I agree that the evidence is weak, and even if they had some, they cannot really...

kgeist · 2025-01-29T20:35:53 1738182953

If it's just a distillation of GPT-4, wouldn't we expect it to have worse quality than o1? But I've seen countless examples of DeepSeek-r1 solving math problems that o1 cannot.

>Very often, DeepSeek tells you it's ChatGPT or OpenAI; it's actually quite easy to get it to do that. Some say that's related to "the background radiation on the post-AI internet". I'm not a fentanyl consumer so, unfortunately, I think that argument is trash.

The exact same thing happened with Llama. Sometimes it also claimed to be Google Assistant or Amazon Alexa.

moralestapia · 2025-01-29T20:42:45 1738183365

>wouldn't we expect it to have worse quality than o1?

That's tricky, you can optimize a model to do real well on synthetic benchmarks.

That said, DeepSeek performs a bit worse than GPT-4 in general and substantially wrong on benchmarks like ARC which is designed with this in mind.

kgeist · 2025-01-29T21:04:43 1738184683

Are you sure you checked R1 and not V3? By default, R1 is disabled in their UI.

  Prompt: Find an English word that contains 4 'S' letters and 3 'T' letters.

  Deepseek-R1: stethoscopists (correct, thought for 207 seconds)

  ChatGPT-o1: substantialists (correct, thought for 188 seconds)

  ChatGPT-4o: statistics (wrong) (even with "let's think step by step")

In almost every example I provide, it's on par with o1 and better than 4o.

>substantially wrong on benchmarks like ARC which is designed with this in mind.

Wasn't it revealed OpenAI trained their model on that benchmark specifically? And had access to the entire dataset?

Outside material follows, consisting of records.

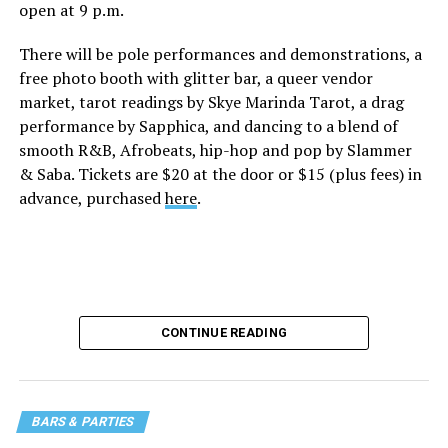
open at 9 p.m.
There will be pole performances and demonstrations, a
free photo booth with glitter bar, a queer vendor
market, tarot readings by Skye Marinda Tarot, a drag
performance by Sapphica, and dancing to a blend of
smooth R&B, Afrobeats, hip-hop and pop by Slammer
& Saba. Tickets are $20 at the door or $15 (plus fees) in
advance, purchased
here
.
CONTINUE READING
BARS & PARTIES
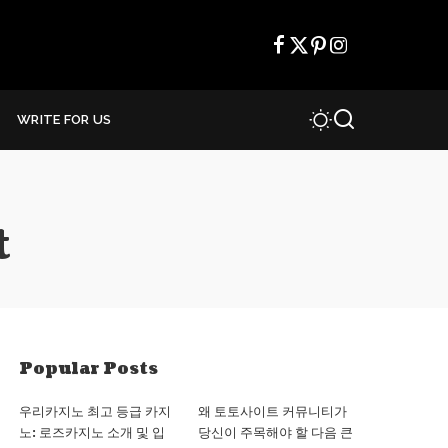
WRITE FOR US
t
Popular Posts
우리카지노 최고 등급 카지
왜 토토사이트 커뮤니티가
노: 로즈카지노 소개 및 입
당신이 주목해야 할 다음 큰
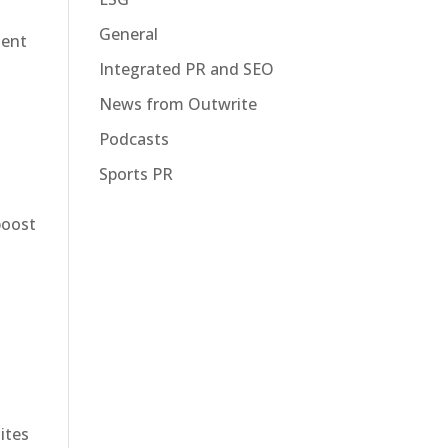
General
tent
Integrated PR and SEO
News from Outwrite
Podcasts
Sports PR
boost
ites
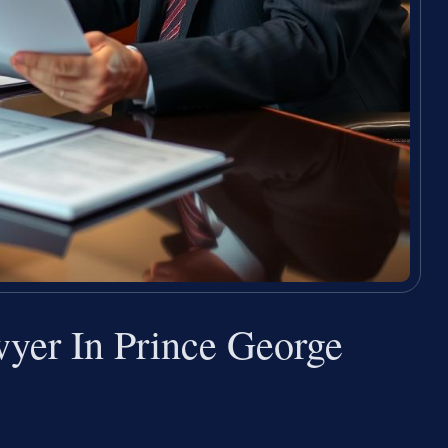
yer In Prince George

moralestapia · 2025-01-29T22:18:19 1738189099

That prompt means nothing. Check out the benchmarks.

Also, compare V3 to 4o and R1 to o1, that's the right way.

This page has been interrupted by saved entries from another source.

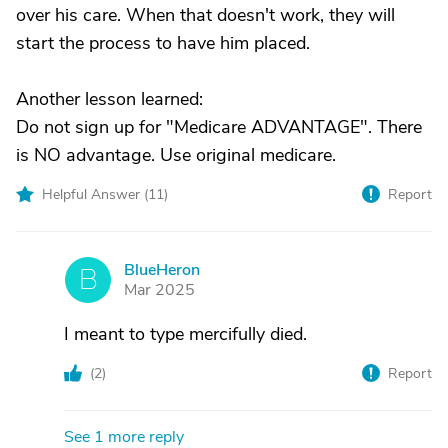
over his care. When that doesn't work, they will
start the process to have him placed.
Another lesson learned:
Do not sign up for "Medicare ADVANTAGE". There
is NO advantage. Use original medicare.
Helpful Answer (
11
)
Report
BlueHeron
B
Mar 2025
I meant to type mercifully died.
(
2
)
Report
See 1 more reply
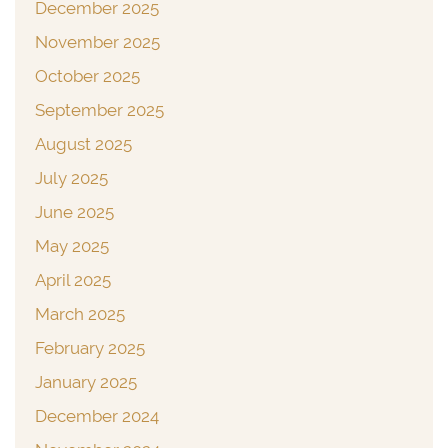
December 2025
November 2025
October 2025
September 2025
August 2025
July 2025
June 2025
May 2025
April 2025
March 2025
February 2025
January 2025
December 2024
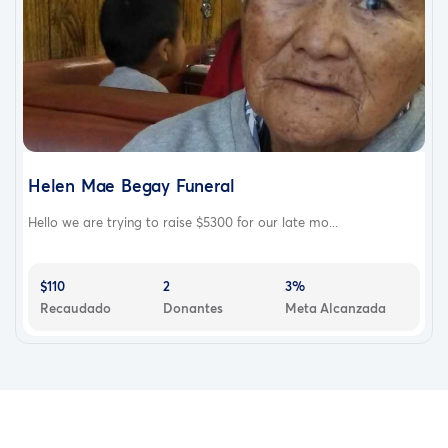
Helen Mae Begay Funeral
Hello we are trying to raise $5300 for our late mo...
$110
2
3%
Recaudado
Donantes
Meta Alcanzada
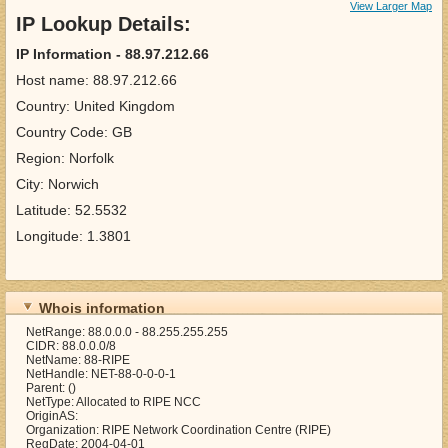
View Larger Map
IP Lookup Details:
IP Information - 88.97.212.66
Host name: 88.97.212.66
Country: United Kingdom
Country Code: GB
Region: Norfolk
City: Norwich
Latitude: 52.5532
Longitude: 1.3801
Whois information
NetRange: 88.0.0.0 - 88.255.255.255
CIDR: 88.0.0.0/8
NetName: 88-RIPE
NetHandle: NET-88-0-0-0-1
Parent: ()
NetType: Allocated to RIPE NCC
OriginAS:
Organization: RIPE Network Coordination Centre (RIPE)
RegDate: 2004-04-01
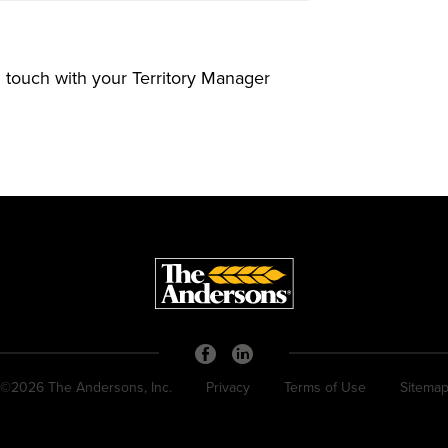
in touch with your Territory Manager
©2026 The Andersons, Inc.
Privacy
Terms of Use
Sitema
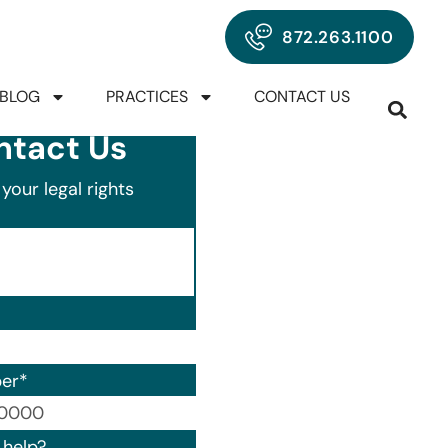
872.263.1100
BLOG
PRACTICES
CONTACT US
ntact Us
your legal rights
er
*
00) 000-0000.
help?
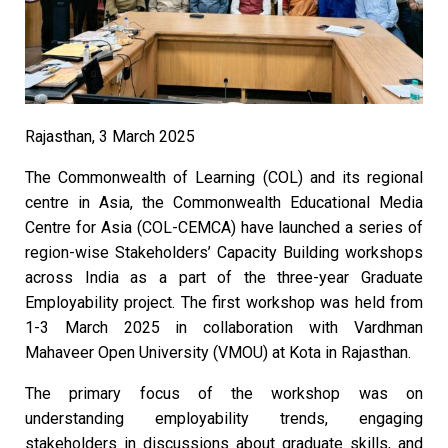
Rajasthan, 3 March 2025
The Commonwealth of Learning (COL) and its regional
centre in Asia, the Commonwealth Educational Media
Centre for Asia (COL-CEMCA) have launched a series of
region-wise Stakeholders’ Capacity Building workshops
across India as a part of the three-year Graduate
Employability project. The first workshop was held from
1-3 March 2025 in collaboration with Vardhman
Mahaveer Open University (VMOU) at Kota in Rajasthan.
The primary focus of the workshop was on
understanding employability trends, engaging
stakeholders in discussions about graduate skills, and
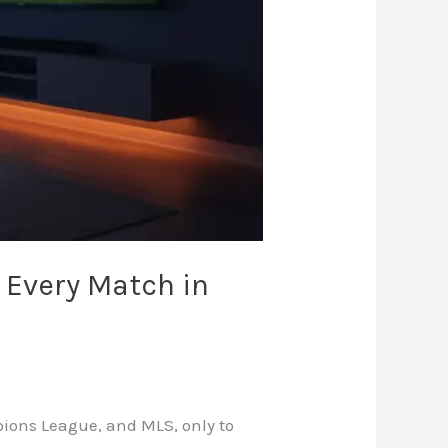
 Every Match in
mpions League, and MLS, only to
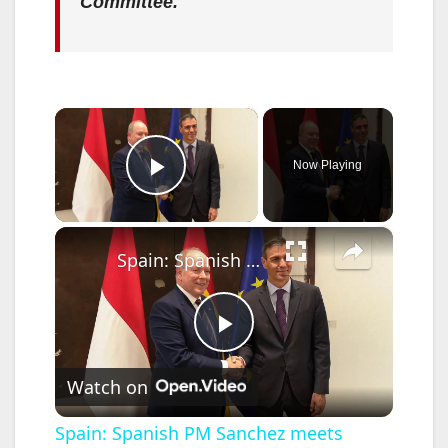
Committee.
×
Now Playing
Play Video
×
Spain: Spanish PM Sanchez meets Monaco's Prince Albert II in Madrid.
P
Watch on
l
Spain: Spanish PM Sanchez meets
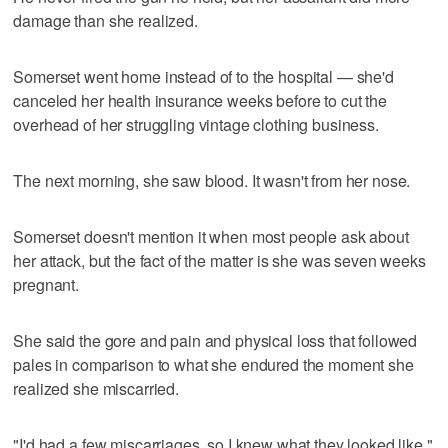
damage than she realized.
Somerset went home instead of to the hospital — she'd
canceled her health insurance weeks before to cut the
overhead of her struggling vintage clothing business.
The next morning, she saw blood. It wasn't from her nose.
Somerset doesn't mention it when most people ask about
her attack, but the fact of the matter is she was seven weeks
pregnant.
She said the gore and pain and physical loss that followed
pales in comparison to what she endured the moment she
realized she miscarried.
"I'd had a few miscarriages, so I knew what they looked like,"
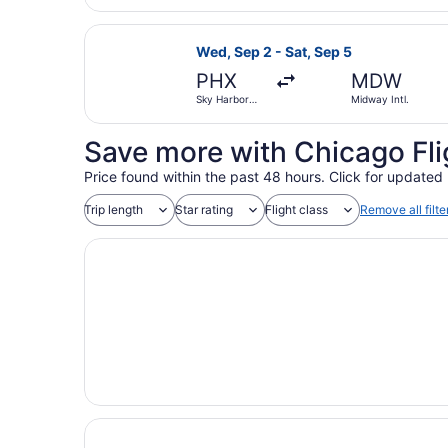
Gateway
Select Frontier Airlines flight, de
Wed, Sep 2 - Sat, Sep 5
PHX
MDW
Sky Harbor
Midway Intl.
Intl.
Save more with Chicago Fli
Price found within the past 48 hours. Click for updated 
Trip length
Star rating
Flight class
Remove all filte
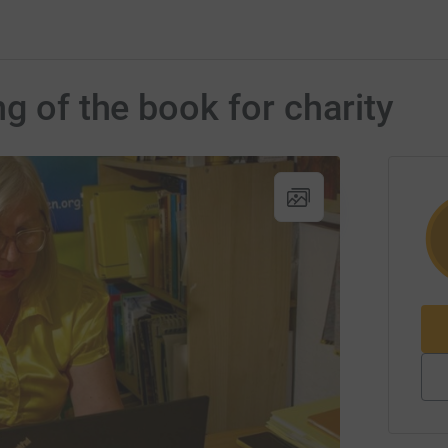
g of the book for charity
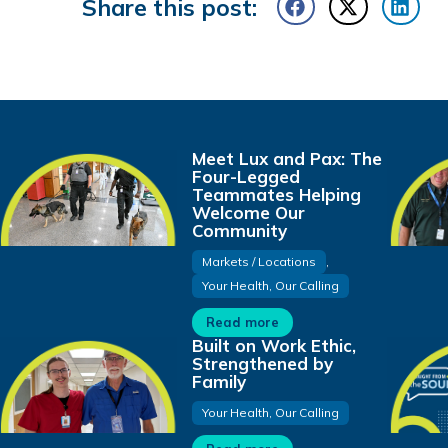
Share this post:
Meet Lux and Pax: The
Four-Legged
Teammates Helping
Welcome Our
Community
Markets / Locations
,
Your Health, Our Calling
Read more
Built on Work Ethic,
Strengthened by
Family
Your Health, Our Calling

esafak · 2025-01-29T22:21:03 1738189263

No, because it is not a distillation, but an extension. A selling point of the model is using RL to push past the quality of the base model.

powerapple · 2025-01-30T16:40:53 1738255253

The identity issue is not an evidence at all. It is the easiest thing to clean from data, if you are actually distilling GPT-4, that would be the first thing you do to remove those data samples.

It is predicting next token, are we really taking its words and think the model knows what it is saying?